Thursday, 7 April 2011

First Swallow


Swallow


The first swallow of the summer today soaring over the Downs in Bristol, a welcome black streak with forked tail against a brilliant blue sky. It is wonderful to see them. I always love the return of these birds, and perhaps especially the swifts, which I haven't seen yet. they scream and zoom across the roof tops with such vigor.

Swift

Richard Mabey writes about swifts in his book Nature Cure - at his joy in seeing them each year:

“As a relationship my thing with swifts is so one sided as to be hardly worthy of the name. The birds don’t give a fig about me or any of us. Yet they are connected with us indirectly, even when we are not aware of them, through the environments and senses that we share. We respond to spring, to the lift of fine weather, to the basic biological urge to play… On Ascension Day I was sent this short poem out of the blue:


May, Just into

Double figures.

Everything green

And brilliant-

The first warm day.

Soft shoes, no socks,

Then you call out

The swifts are back!

Listen.
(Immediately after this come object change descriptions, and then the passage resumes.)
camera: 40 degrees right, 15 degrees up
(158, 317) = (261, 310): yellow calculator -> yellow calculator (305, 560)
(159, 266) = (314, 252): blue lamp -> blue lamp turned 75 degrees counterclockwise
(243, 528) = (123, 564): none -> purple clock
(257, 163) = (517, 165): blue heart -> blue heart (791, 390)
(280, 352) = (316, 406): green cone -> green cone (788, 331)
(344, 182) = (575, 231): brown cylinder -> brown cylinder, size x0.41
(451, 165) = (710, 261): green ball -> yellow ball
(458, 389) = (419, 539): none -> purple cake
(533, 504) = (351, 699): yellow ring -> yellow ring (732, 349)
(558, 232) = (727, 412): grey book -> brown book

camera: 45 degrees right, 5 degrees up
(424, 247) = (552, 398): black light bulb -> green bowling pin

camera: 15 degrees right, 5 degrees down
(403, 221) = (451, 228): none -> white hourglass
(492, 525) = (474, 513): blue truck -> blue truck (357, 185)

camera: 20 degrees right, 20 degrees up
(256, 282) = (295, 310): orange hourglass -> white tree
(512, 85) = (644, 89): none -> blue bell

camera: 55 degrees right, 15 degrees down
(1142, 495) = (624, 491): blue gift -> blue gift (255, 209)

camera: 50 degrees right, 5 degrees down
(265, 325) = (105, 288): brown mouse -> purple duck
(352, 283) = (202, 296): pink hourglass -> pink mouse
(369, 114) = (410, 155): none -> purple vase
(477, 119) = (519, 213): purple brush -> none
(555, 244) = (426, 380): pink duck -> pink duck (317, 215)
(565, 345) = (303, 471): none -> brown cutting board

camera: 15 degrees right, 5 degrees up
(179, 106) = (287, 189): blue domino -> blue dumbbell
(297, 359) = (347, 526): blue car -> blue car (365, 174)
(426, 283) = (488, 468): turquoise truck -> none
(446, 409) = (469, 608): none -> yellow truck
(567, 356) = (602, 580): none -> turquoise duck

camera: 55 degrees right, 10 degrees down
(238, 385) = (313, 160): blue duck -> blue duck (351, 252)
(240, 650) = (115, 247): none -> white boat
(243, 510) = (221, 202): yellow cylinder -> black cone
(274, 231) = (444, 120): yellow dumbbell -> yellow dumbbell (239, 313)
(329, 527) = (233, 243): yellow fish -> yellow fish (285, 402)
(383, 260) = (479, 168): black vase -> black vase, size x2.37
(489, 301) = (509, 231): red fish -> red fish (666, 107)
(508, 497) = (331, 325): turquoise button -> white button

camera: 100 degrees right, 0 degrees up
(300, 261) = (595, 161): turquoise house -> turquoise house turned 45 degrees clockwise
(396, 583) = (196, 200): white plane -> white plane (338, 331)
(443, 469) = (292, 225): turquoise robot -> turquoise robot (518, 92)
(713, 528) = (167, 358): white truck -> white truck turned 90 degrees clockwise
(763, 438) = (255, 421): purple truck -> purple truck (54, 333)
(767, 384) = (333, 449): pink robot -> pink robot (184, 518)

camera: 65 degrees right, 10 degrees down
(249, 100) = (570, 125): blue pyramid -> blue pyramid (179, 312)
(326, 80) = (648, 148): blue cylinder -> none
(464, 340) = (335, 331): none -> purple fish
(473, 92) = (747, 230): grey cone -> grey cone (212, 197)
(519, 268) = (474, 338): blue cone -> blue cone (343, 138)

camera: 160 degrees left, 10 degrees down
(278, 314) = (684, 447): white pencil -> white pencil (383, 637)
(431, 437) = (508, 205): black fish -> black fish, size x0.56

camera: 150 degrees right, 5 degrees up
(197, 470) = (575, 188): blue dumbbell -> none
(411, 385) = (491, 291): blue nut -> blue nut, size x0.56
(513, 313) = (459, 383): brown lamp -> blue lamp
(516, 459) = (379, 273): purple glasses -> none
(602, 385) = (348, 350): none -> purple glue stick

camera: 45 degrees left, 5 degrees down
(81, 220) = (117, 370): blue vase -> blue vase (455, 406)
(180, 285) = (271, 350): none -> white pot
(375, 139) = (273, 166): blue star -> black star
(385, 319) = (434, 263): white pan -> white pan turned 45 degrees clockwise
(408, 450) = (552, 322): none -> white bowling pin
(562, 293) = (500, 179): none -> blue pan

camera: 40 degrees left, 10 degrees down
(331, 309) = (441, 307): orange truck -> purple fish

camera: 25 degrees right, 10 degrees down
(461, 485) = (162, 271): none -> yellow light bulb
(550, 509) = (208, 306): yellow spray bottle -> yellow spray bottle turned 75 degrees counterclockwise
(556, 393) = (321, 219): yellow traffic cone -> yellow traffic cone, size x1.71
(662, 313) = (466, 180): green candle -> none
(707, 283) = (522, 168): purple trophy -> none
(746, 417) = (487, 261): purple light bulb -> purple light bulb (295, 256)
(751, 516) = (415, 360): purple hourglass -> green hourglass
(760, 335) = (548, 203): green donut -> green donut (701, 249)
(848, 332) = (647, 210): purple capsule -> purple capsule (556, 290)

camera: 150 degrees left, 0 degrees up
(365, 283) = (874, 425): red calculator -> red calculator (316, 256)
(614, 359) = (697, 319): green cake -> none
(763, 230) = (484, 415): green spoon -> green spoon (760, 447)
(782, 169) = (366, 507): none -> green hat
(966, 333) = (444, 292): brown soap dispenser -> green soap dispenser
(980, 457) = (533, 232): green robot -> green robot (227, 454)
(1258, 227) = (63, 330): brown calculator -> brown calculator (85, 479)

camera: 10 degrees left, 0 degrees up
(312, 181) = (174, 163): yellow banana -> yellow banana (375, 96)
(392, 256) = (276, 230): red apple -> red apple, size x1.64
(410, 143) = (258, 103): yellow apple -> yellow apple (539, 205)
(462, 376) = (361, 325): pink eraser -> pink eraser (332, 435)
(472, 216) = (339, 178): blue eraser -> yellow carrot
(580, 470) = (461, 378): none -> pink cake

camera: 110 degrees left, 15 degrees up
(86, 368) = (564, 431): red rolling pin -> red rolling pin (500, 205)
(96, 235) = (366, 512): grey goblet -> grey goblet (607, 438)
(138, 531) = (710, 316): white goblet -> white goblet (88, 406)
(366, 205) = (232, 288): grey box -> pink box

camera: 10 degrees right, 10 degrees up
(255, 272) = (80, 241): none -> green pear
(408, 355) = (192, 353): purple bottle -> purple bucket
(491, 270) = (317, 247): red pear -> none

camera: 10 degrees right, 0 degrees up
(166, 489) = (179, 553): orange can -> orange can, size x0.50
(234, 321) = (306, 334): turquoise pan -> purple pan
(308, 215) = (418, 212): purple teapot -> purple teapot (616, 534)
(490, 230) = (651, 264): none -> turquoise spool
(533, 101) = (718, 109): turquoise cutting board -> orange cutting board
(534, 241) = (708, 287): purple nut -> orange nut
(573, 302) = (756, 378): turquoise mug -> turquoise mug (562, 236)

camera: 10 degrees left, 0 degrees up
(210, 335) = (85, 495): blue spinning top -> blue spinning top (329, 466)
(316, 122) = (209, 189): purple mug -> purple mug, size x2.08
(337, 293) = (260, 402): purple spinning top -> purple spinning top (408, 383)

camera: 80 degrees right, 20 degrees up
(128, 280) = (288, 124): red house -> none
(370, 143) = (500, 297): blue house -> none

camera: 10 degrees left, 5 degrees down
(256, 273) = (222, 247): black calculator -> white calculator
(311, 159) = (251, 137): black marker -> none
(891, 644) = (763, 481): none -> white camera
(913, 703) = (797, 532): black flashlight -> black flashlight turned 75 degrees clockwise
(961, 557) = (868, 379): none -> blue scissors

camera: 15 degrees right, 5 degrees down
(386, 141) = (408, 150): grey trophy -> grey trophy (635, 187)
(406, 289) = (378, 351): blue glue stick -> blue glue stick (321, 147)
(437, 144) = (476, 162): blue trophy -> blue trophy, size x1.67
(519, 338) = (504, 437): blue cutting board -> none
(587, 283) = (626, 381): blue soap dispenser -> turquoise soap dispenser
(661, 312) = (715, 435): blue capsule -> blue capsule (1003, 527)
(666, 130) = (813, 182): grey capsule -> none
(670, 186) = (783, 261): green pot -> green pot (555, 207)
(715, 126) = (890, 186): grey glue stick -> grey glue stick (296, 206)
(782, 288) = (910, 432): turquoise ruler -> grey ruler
Look up!


Listen. Look up! Did birds like swifts arriving mysteriously in the spring, reappearing from nowhere at dawn, play their part in the generation of resurrection stories? Do they still register at the corners of our vision and reason, something immanent? Despite our science and our humanism, our whole culture is infused with myths and symbols of landscape and nature, emblems of the seasons, of decay and rebirth, of the boundaries between the wild and tame, myths of migration and transmigration of invisible monsters and lands of lost content.”


I hope you see them soon, I will be scouring the skies until they arrive.

1 comment:

  1. Hi Mary, Swallows are fun to watch and so graceful on wing. Here in the far north we don't get to see them to often, and the ones we do see are usually ones that have gone a stray. Still chilly here with lots of snow around the house. Last couple days the high has only made it up to +33F.